I know that I mentioned my move last year multiple times. There was a time there that I thought I would build my Youtube channel and get a viewership going and that was going to be the key to getting readers. I replicated my schedule to my Youtube and did most of my posts via video. I took the Youtube Partner Academy courses and bought a new camera. I really thought that that was going to be the key to my success.
Surprise! It didn’t happen.
I wondered and wondered what I was doing wrong. I was stressing myself about about building this blog and my channel. I finally realized that the one thing I wasn’t doing was writing. I wasn’t actually doing the thing that I wanted to be successful at. I was spending all of my time and energy on everything else that I seemed to be losing sight of my work. I felt like an idiot.
So I went on hiatus. I didn’t write here as much, my Facebook posts were limited without much information, my only Tweets pertained to things on television, I hardly vlogged at all, and I wrote. Mind you, writing short stories and a novel at the same time is not easy. It took me a long time to get to a point where I thought I would be comfortable doing it all again. Except when I went off of hiatus, things didn’t go according to plan. I still had work to do on the novel and responsibilities at home and at my full time job.

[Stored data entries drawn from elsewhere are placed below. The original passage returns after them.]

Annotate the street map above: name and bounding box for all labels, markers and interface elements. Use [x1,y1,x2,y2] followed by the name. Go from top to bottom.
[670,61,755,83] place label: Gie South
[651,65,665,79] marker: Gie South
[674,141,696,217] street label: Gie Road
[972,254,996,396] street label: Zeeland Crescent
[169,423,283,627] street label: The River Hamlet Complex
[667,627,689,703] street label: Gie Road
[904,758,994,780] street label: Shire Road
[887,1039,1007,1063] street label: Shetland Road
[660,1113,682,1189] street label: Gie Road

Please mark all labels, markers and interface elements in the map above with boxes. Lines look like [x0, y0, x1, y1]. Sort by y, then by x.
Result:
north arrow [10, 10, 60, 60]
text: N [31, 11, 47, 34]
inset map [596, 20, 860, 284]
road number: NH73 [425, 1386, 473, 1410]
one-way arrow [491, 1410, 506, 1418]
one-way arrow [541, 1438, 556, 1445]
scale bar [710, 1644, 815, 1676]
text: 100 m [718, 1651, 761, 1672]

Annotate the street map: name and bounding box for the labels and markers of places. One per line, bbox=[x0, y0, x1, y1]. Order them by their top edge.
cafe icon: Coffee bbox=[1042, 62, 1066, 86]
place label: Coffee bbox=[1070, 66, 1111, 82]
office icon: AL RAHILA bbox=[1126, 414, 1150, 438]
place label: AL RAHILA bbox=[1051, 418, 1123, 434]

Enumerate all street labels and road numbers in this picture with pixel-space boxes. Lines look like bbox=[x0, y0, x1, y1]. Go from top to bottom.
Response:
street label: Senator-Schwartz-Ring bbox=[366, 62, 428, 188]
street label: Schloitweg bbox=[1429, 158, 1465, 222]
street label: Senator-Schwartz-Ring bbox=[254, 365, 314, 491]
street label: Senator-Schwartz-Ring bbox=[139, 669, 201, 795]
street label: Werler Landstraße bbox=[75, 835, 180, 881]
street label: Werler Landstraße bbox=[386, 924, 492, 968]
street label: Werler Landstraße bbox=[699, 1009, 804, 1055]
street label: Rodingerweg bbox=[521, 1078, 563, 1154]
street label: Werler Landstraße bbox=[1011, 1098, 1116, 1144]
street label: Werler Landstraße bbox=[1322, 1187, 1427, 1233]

That’s when I made the decision to do away with the schedule. I still do participate with stuff on social media, and I clearly still blog, but I don’t stress myself out. Heck, I even organized a blog tour (and a second one is in the works). This time I am doing things on my own terms. Success is not measured in the number of Facebook followers you have, or the amount of people you can annoy with your over abundance of self-promotion. Success is being able to take your life and work into your own hands and creating something that you love. I wish I had learned this lesson earlier, I might have more books out.
I will say that your books are never going to sell if people don’t know that they exist, but I think that we should all spend more time on doing what we love. I have no idea how my books sales will look in the future. All I have is my characters and Microsoft Word… and I’m pretty happy.